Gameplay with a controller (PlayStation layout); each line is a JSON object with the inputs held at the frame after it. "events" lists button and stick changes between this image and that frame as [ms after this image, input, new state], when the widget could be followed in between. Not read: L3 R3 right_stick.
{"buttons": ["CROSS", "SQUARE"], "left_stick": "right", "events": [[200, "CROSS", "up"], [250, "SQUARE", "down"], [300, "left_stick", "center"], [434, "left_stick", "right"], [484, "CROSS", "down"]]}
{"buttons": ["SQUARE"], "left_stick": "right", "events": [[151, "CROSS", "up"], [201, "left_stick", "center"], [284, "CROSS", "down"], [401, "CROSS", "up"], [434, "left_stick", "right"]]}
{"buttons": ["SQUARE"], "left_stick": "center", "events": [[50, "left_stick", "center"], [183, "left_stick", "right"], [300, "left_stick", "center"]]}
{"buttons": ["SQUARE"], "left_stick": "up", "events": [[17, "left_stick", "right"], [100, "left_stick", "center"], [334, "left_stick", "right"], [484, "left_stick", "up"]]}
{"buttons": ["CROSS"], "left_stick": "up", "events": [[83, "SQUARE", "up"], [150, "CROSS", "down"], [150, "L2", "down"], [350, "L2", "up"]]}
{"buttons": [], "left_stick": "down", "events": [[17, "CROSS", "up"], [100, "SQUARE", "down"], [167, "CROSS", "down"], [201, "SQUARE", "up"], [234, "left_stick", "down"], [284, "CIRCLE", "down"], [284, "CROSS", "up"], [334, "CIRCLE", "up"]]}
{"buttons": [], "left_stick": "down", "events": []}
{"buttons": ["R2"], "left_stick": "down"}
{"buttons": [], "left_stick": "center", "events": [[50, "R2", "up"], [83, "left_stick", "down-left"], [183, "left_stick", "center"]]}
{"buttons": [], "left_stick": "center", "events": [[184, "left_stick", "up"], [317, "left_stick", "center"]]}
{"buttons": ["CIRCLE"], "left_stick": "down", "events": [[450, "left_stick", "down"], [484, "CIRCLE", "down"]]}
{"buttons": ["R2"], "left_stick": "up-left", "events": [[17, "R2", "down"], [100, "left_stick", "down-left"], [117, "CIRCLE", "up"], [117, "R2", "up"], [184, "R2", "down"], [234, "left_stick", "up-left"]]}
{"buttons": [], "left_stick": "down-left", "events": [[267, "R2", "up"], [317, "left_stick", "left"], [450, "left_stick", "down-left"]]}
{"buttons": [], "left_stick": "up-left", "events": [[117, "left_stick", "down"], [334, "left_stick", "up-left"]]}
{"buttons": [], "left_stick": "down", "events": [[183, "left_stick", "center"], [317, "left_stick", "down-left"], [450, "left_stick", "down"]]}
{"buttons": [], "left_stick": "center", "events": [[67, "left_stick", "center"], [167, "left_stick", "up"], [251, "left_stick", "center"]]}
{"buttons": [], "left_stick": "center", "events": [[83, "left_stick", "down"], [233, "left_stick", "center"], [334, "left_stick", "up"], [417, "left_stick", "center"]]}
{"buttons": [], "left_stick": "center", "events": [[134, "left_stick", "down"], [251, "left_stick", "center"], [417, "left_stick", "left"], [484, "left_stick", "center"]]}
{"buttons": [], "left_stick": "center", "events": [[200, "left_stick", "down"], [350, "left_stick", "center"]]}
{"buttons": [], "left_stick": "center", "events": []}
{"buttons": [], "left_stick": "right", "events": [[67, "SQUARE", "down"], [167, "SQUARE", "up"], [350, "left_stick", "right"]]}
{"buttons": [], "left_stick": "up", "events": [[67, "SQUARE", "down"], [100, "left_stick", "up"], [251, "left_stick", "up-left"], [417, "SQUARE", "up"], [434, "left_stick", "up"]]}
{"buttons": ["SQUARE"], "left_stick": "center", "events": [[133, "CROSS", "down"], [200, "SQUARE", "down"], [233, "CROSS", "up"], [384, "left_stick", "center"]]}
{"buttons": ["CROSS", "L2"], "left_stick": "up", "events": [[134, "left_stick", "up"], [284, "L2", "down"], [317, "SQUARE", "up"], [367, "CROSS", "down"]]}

WHAT IS BEING ASKED
A single figure is required: the number of lines above in which the word "CIRCLE" occurs.

TASK RESULT
3